# Optimizing Plots with a TSP Solver

This post is also available as a Jupyter notebook. You can download it or run it on Binder or Colaboratory.

There's something very rewarding about watching a pen plotter's dance as it traces out a graphic you've previously only seen on a screen. It can also be a stark reminder of how forgiving screen graphics are by comparison, as images that render in miliseconds on screen can take ages to plot on paper.

Each line in a plot takes time in two ways: it takes time to trace the line, and it takes time to move the pen into place from the last position. As a result of the latter, the drawing order of the lines can make a big difference to how long a plot takes. It's common to generate an image that can be sped up by an order of magnitude just by choosing a better drawing order.

Some folks in the plotting community have already been generous enough to share route optimizers: Anders Hoff's svgsort, Trammell Hudson's vecsort, Windell Oskay's AxiDraw patch, Romain Testuz's InkscapeOptimizePath.
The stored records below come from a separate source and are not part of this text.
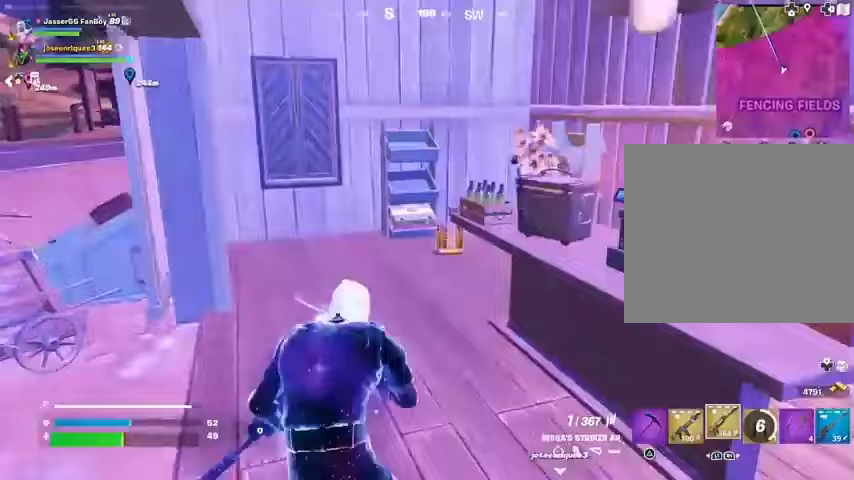
{"buttons": [], "left_stick": "up", "right_stick": "right", "events": [[67, "L3", "down"], [167, "L3", "up"], [233, "right_stick", "right"], [367, "right_stick", "center"], [500, "right_stick", "right"]]}
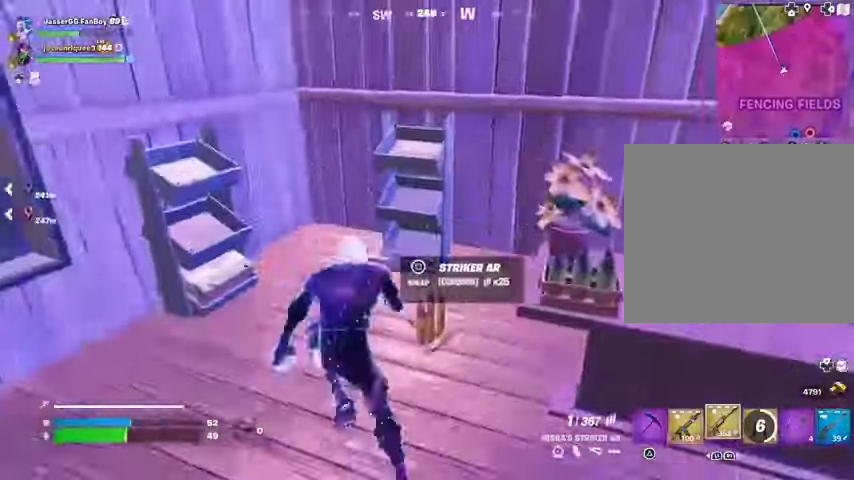
{"buttons": [], "left_stick": "up", "right_stick": "center", "events": [[433, "right_stick", "center"]]}
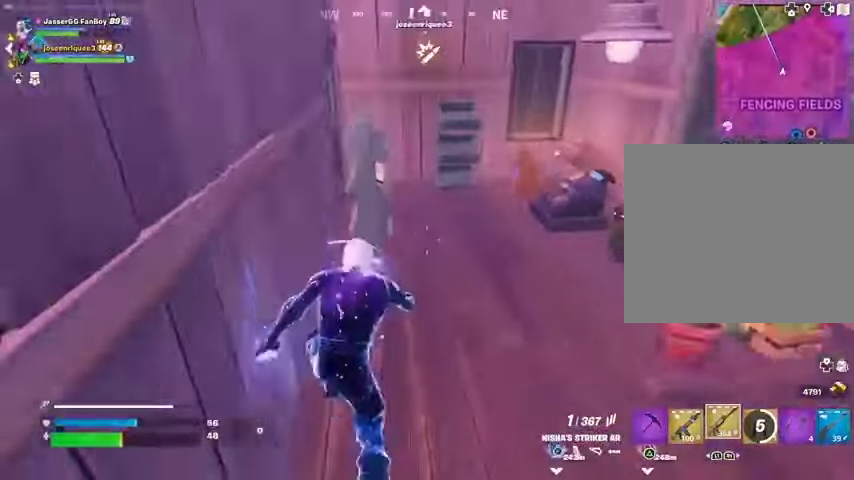
{"buttons": [], "left_stick": "up", "right_stick": "left", "events": [[233, "left_stick", "up-right"], [367, "right_stick", "left"], [433, "left_stick", "up"]]}
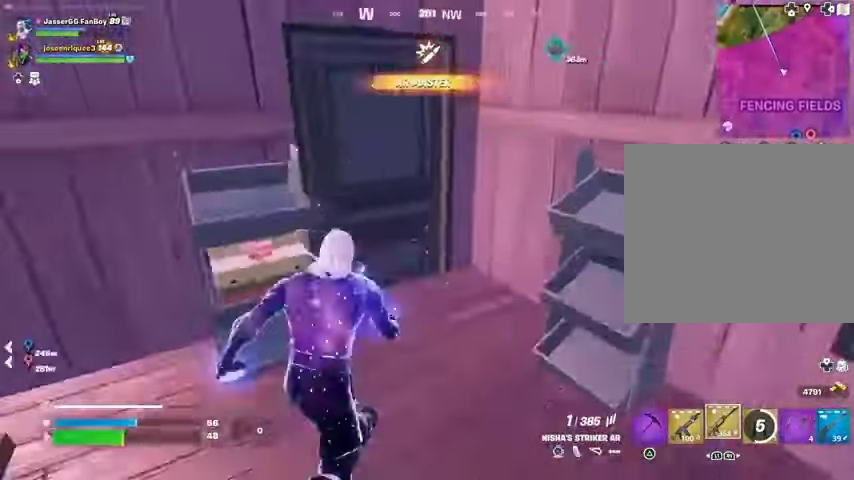
{"buttons": ["L3"], "left_stick": "up-right", "right_stick": "right", "events": [[33, "left_stick", "down"], [67, "right_stick", "center"], [167, "right_stick", "right"], [333, "left_stick", "right"], [433, "left_stick", "up-right"], [500, "L3", "down"]]}
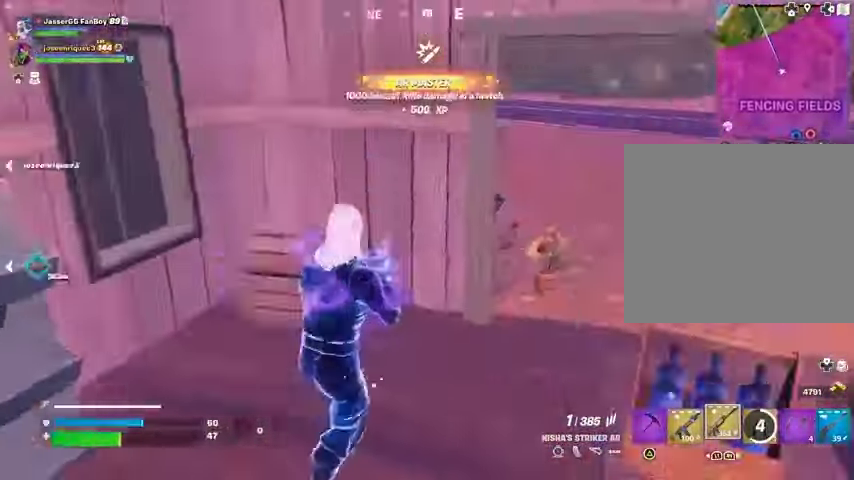
{"buttons": [], "left_stick": "up-right", "right_stick": "left", "events": [[67, "L3", "up"], [100, "right_stick", "center"], [367, "right_stick", "left"]]}
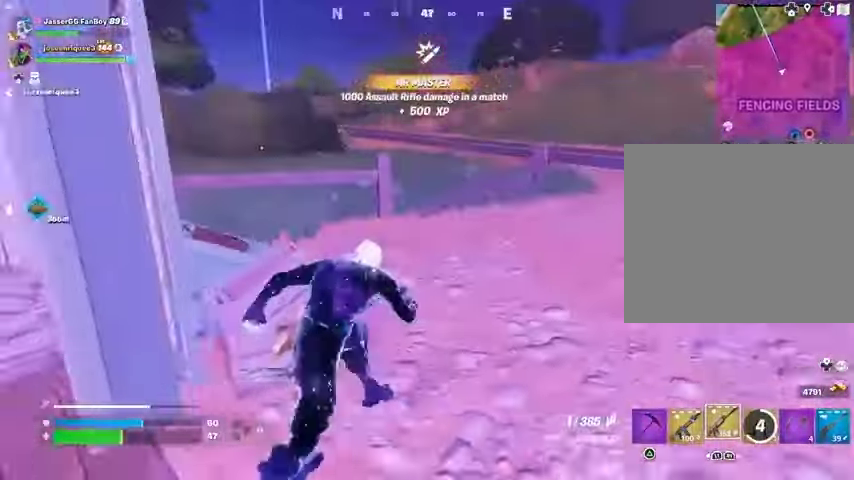
{"buttons": [], "left_stick": "up", "right_stick": "center", "events": [[33, "right_stick", "center"], [167, "R1", "down"], [167, "left_stick", "up"], [167, "right_stick", "left"], [267, "R1", "up"], [300, "right_stick", "center"], [367, "R1", "down"], [467, "R1", "up"]]}
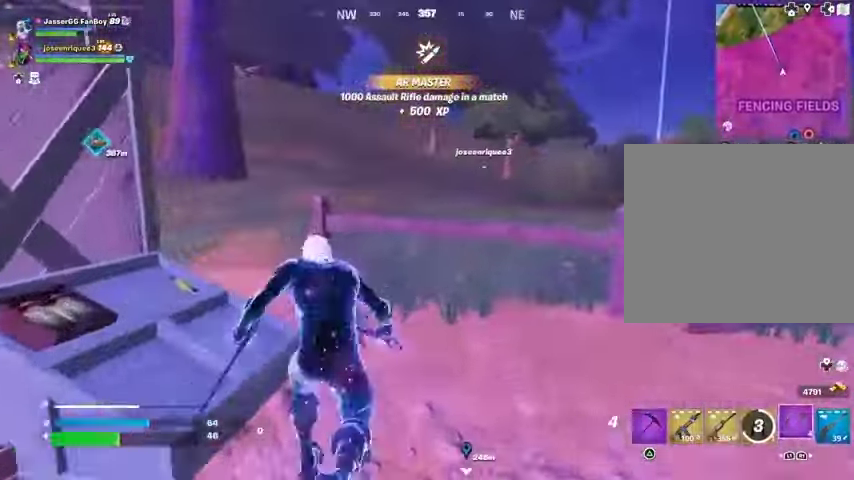
{"buttons": [], "left_stick": "up", "right_stick": "center", "events": [[33, "CROSS", "down"], [100, "CROSS", "up"], [200, "right_stick", "up"], [267, "right_stick", "center"], [367, "L2", "down"], [467, "L2", "up"]]}
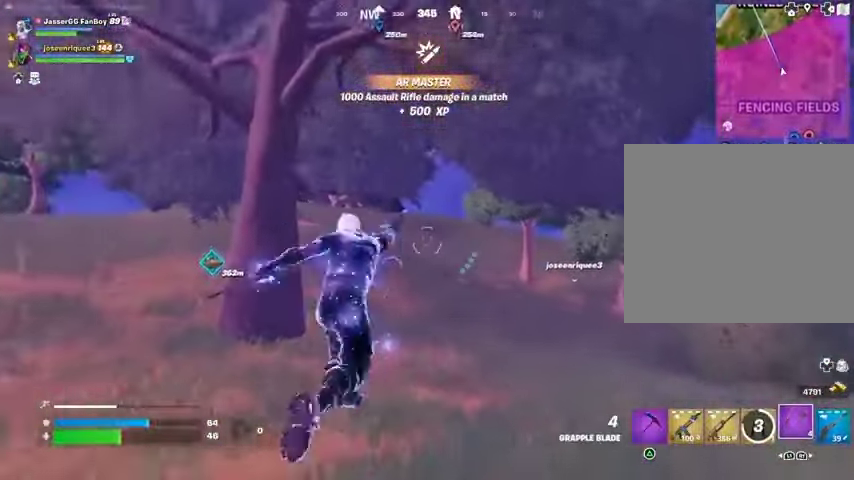
{"buttons": [], "left_stick": "up-right", "right_stick": "center", "events": [[67, "left_stick", "up-right"]]}
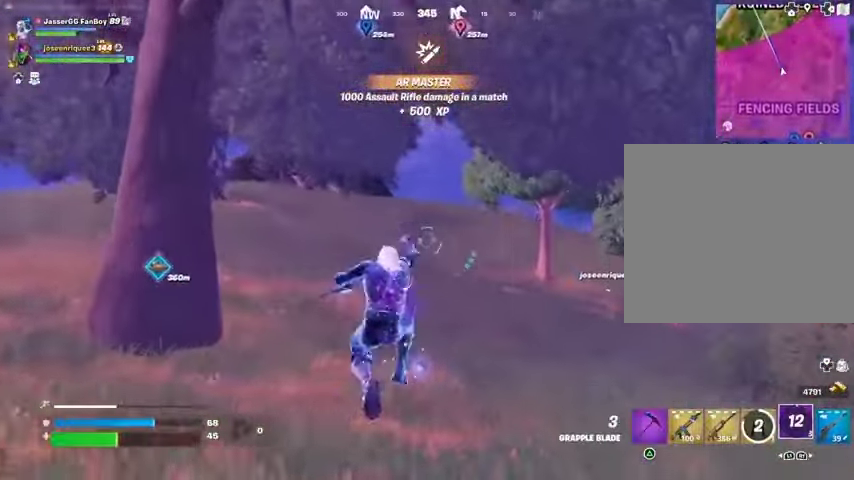
{"buttons": [], "left_stick": "up", "right_stick": "center", "events": [[500, "left_stick", "up"]]}
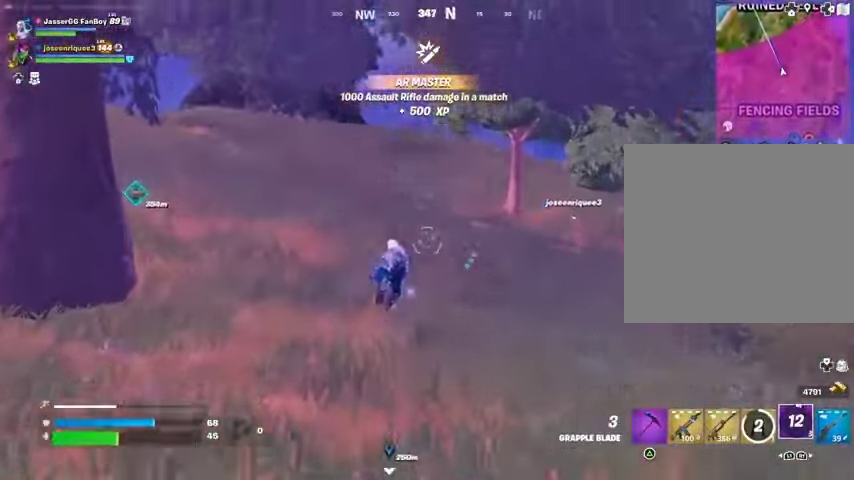
{"buttons": [], "left_stick": "up", "right_stick": "center", "events": [[67, "right_stick", "up"], [133, "right_stick", "center"]]}
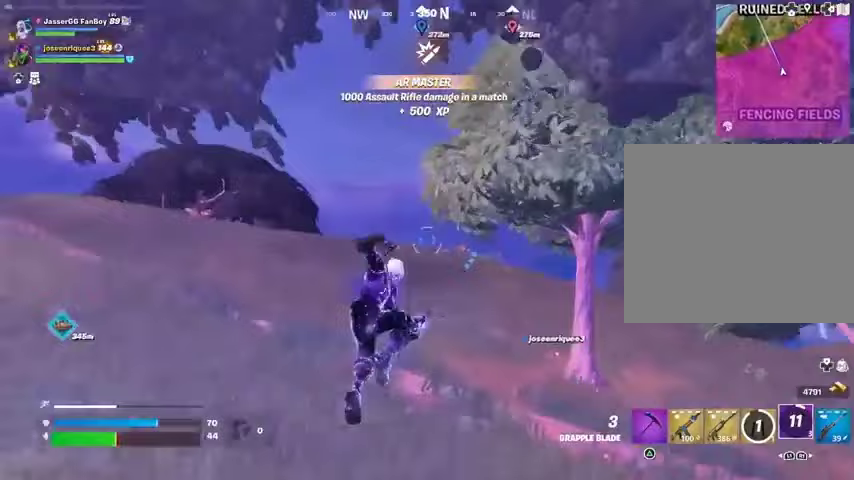
{"buttons": ["L2"], "left_stick": "up", "right_stick": "right", "events": [[267, "L2", "down"], [367, "L2", "up"], [400, "L2", "down"], [467, "right_stick", "right"]]}
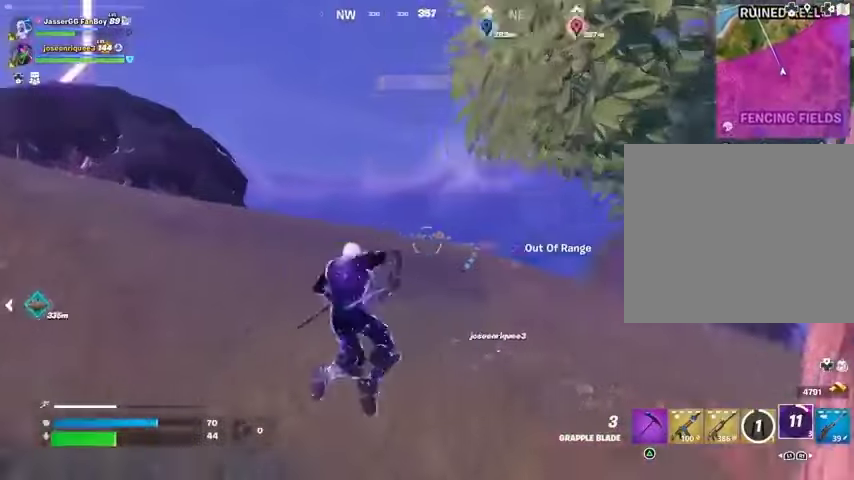
{"buttons": [], "left_stick": "up-left", "right_stick": "right", "events": [[33, "L2", "up"], [300, "left_stick", "up-left"]]}
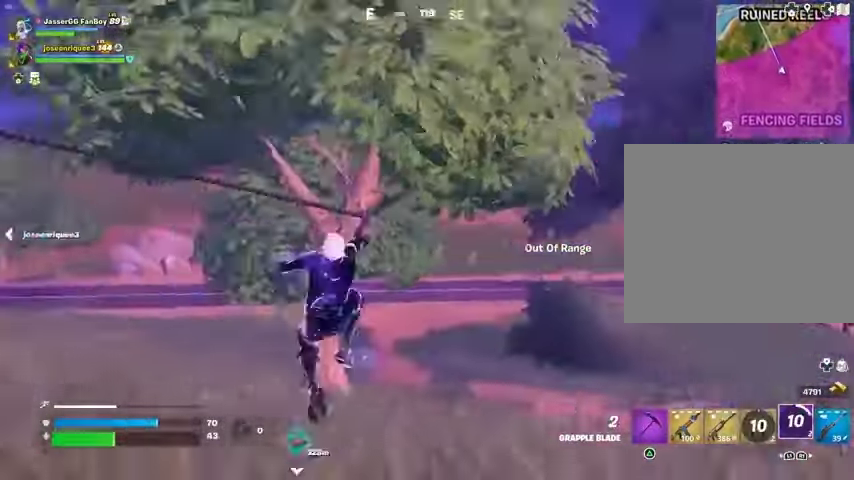
{"buttons": [], "left_stick": "left", "right_stick": "left", "events": [[67, "left_stick", "down-left"], [133, "left_stick", "down"], [167, "right_stick", "center"], [333, "right_stick", "left"], [400, "left_stick", "left"]]}
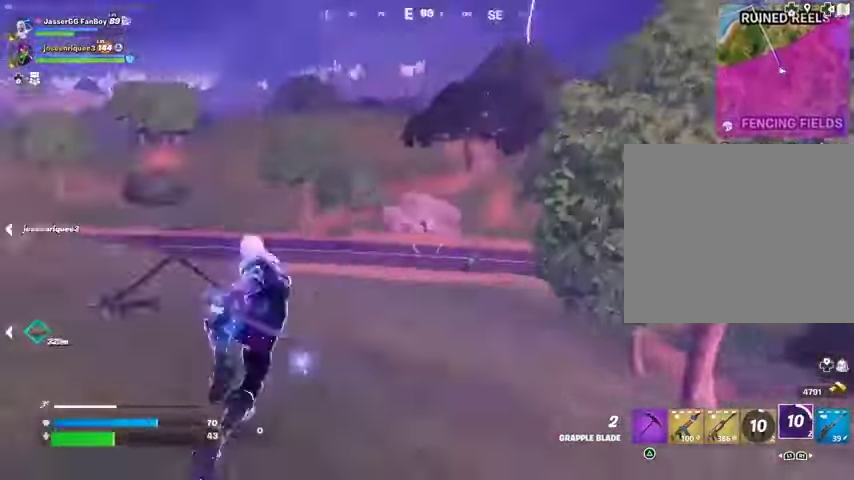
{"buttons": [], "left_stick": "up", "right_stick": "up-left", "events": [[100, "left_stick", "up"], [267, "right_stick", "center"], [433, "L1", "down"], [467, "right_stick", "up-left"], [500, "L1", "up"]]}
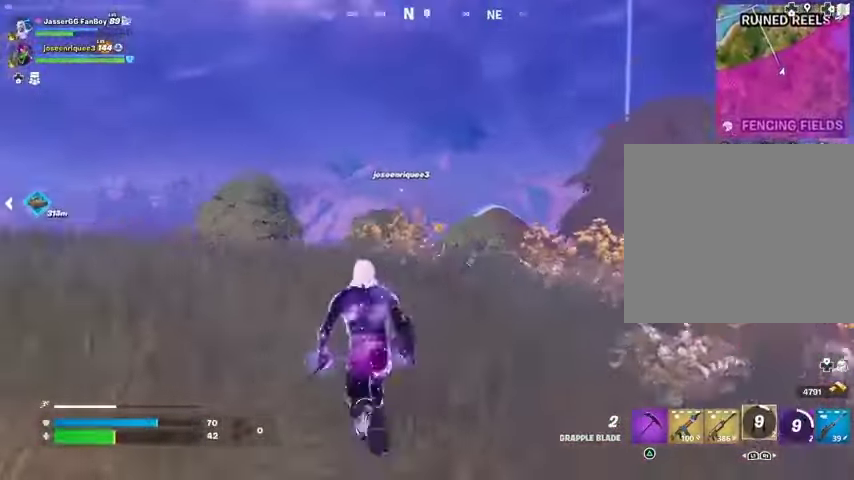
{"buttons": [], "left_stick": "up", "right_stick": "center", "events": [[33, "right_stick", "center"], [233, "right_stick", "up-left"], [267, "L3", "down"], [300, "right_stick", "center"], [467, "L3", "up"]]}
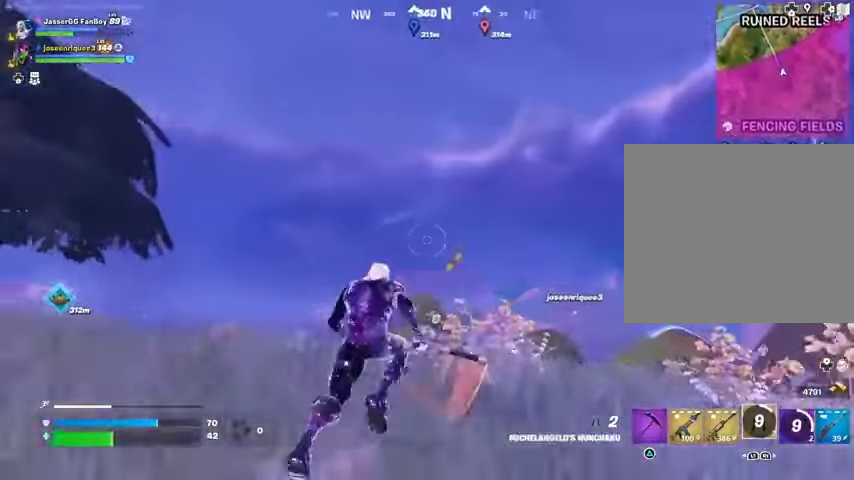
{"buttons": ["CROSS"], "left_stick": "up", "right_stick": "center", "events": [[33, "right_stick", "down"], [133, "right_stick", "center"], [233, "CROSS", "down"], [333, "CROSS", "up"], [500, "CROSS", "down"]]}
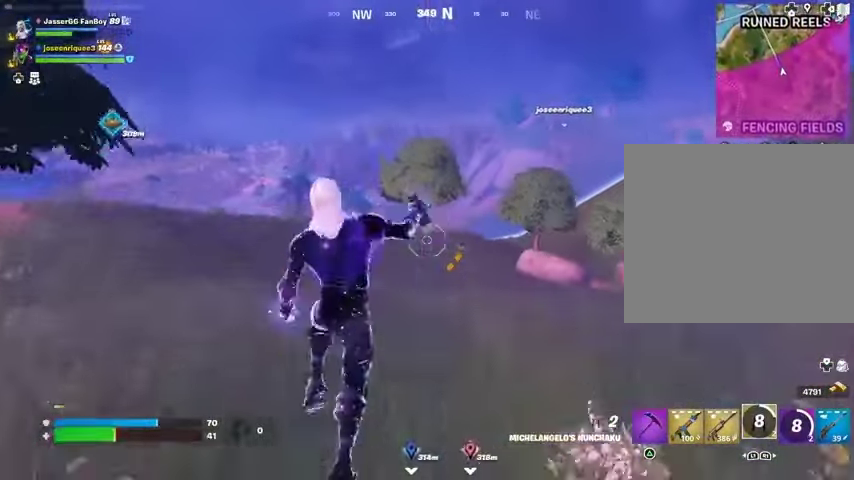
{"buttons": [], "left_stick": "up", "right_stick": "center", "events": [[67, "CROSS", "up"], [400, "L2", "down"], [400, "right_stick", "up"], [467, "L2", "up"], [500, "right_stick", "center"]]}
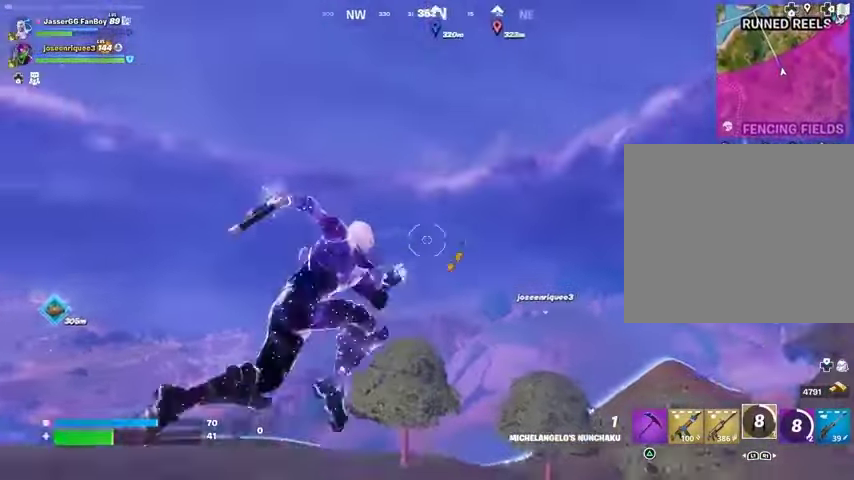
{"buttons": [], "left_stick": "up", "right_stick": "down-left", "events": [[133, "right_stick", "up-left"], [233, "right_stick", "center"], [367, "right_stick", "down-left"]]}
Most of these use a “greedy” approach, in which the path is built by iteratively tracing the *closest* untraced path to the current position. (InkscapeOptimizePath is the exception: it uses an approach based on Eulerian cycles.) In this post I investigate whether we can do better than a greedy algorithm using a more sophisticated path solver.

## Environment Setup¶

As an optimization package, we'll use Google's Optimization Tools. For the greedy approach, we'll use the rtree package. It's easiest to install through Conda since the libspatialindex dependency is installed automatically. Also, the svgpathtools package greatly simplifies parsing and writing paths from SVG files.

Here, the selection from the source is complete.